STUDY QUESTIONS:
1) Reproduce the passage of the vintage bike forum thread starting at "Not to imply" and ending at "a great ride.".
2) Translate this sentence from the vintage bike forum thread into Spanish: "An ill-fitting frame is inferior (for you) regardless of the quality of its tubing."
3) Answer these questions using the vintage bike forum thread.
(a) How far away does Joe say he is?
(b) Where were the two Motobecane 10 speeds being sold?
(c) Which tubing does Walter call "better"?

EXCERPT: Begin

I am missing something, too, but it doesn't make me waiver in my belief in the value of these vintage bikes. Besides, it is a good, clean hobby, IMHO.
JONathan

   RE:VINTAGE LIGHTWEIGHTS: I don't get it posted by Warren on 10/13/2003 at 1:59:51 AM
Not my size...

   RE:VINTAGE LIGHTWEIGHTS:   I don't get it posted by Joe on 10/13/2003 at 4:33:12 AM
Plenty interested, but on the wrong coast. The Moto would be a great bike for me but I'm 3000 plus miles away.

   RE:VINTAGE LIGHTWEIGHTS:   I don't get it posted by Gralyn on 10/13/2003 at 2:15:08 PM
Yes, if you were within 3 hrs of me - I would be on my way to pick them up.....but....you're more than 3000 mi. away.






AGE / VALUE:   whats it worth? posted by: Ron on 10/12/2003 at 4:07:33 PM
Have following: 70s western flyer girls banana bike (very good), Huffy boys smme time frame(high rise seat), Schwinn BREEZE in very good shape (mens) Email me at: berryboot@yahoo.com







MISC:   Vitus 172 vs. 2040 Hi-resiliency tubing posted by: JONathan on 10/12/2003 at 3:10:09 AM
Two Motobecane "grand touring" 10 speeds were at a church rummage sale this week. One was 2040 Hi-resiliency tubes and the other was built with Vitus 172 (maybe double-butted, the decal was tore up pretty good as usual). I got the 2040 frame as it was a 23 in. as opposed to the Vitus frame which was 21 in.
This small Frenchman was telling me about how great the Motos are, drawing on his experiences in France growing up riding bikes everywhere. They had belonged to a couple who were not using them at all. Mine had a bent fork blade and a cracked up fr. derailer.
Both bikes had the same train (SunTour). Mine had Weinmann alloys and the other bike had unmatched wheels. My guess is the Vitus is a better grade of tubing, but whgat do I know? That's why I post my dumb questions, of course. Although I've been told by various experts in different fields that there aren't any dumb questions, just dumb answers.
Not to imply that anyone posts dumb answers! Quite the contrary. This is the greatest bike site for information. Thanks, again.
I took my "gt" for a spin, today. What a great ride.
JONathan


   RE:MISC:   Vitus 172 vs. 2040 Hi-resiliency tubing posted by Walter on 10/12/2003 at 3:44:03 AM
The Vitus tubing is "better" in that it is lighter, more resilient, has a better ride, etc. However, it sounds as if your choice was between a frame size that fit and one that was too tall. You, just like Indiana Jones, chose wisely. An ill-fitting frame is inferior (for you) regardless of the quality of its tubing.

EXCERPT: End
AVAILABLE DATA: Begin

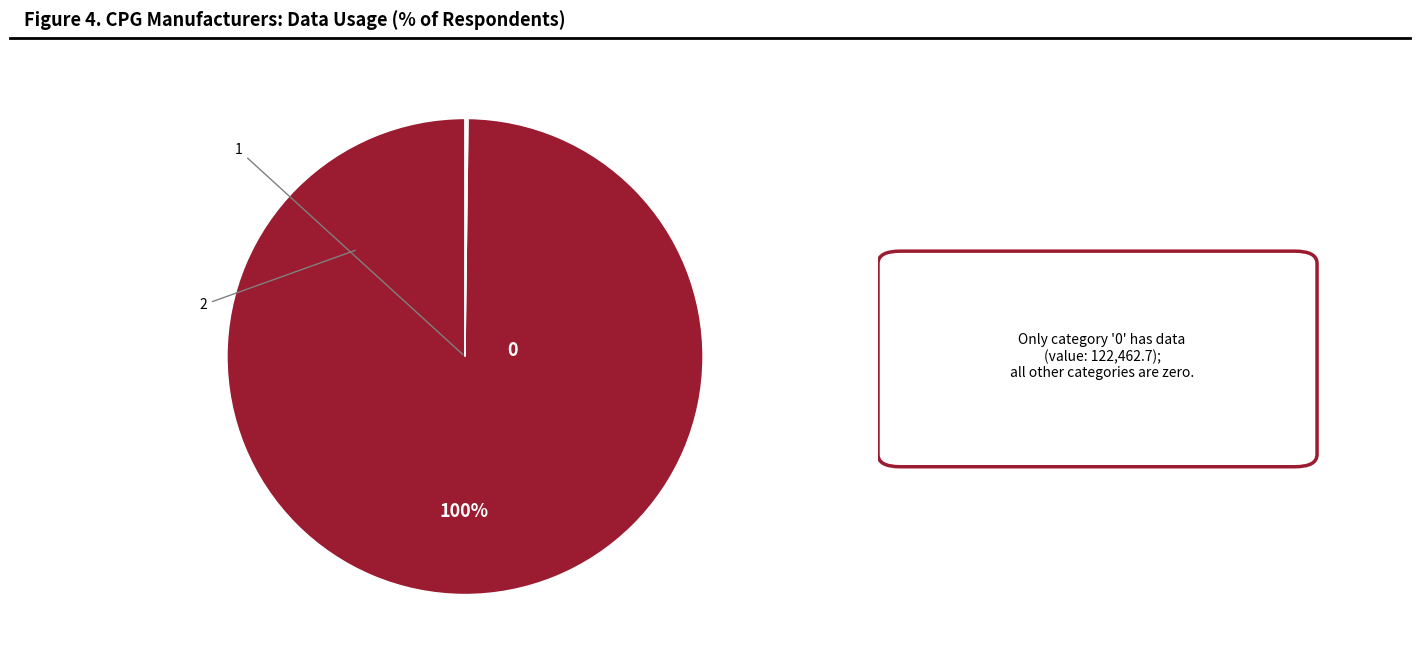

Does any single category account for the majority?

Yes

AVAILABLE DATA: End

RESULTS BY TASK:
1)
Not to imply that anyone posts dumb answers! Quite the contrary. This is the greatest bike site for information. Thanks, again.
I took my "gt" for a spin, today. What a great ride.

2) Un cuadro que no te queda bien es inferior (para ti) sin importar la calidad de sus tubos.

3)
(a) 3000 plus miles
(b) At a church rummage sale
(c) The Vitus tubing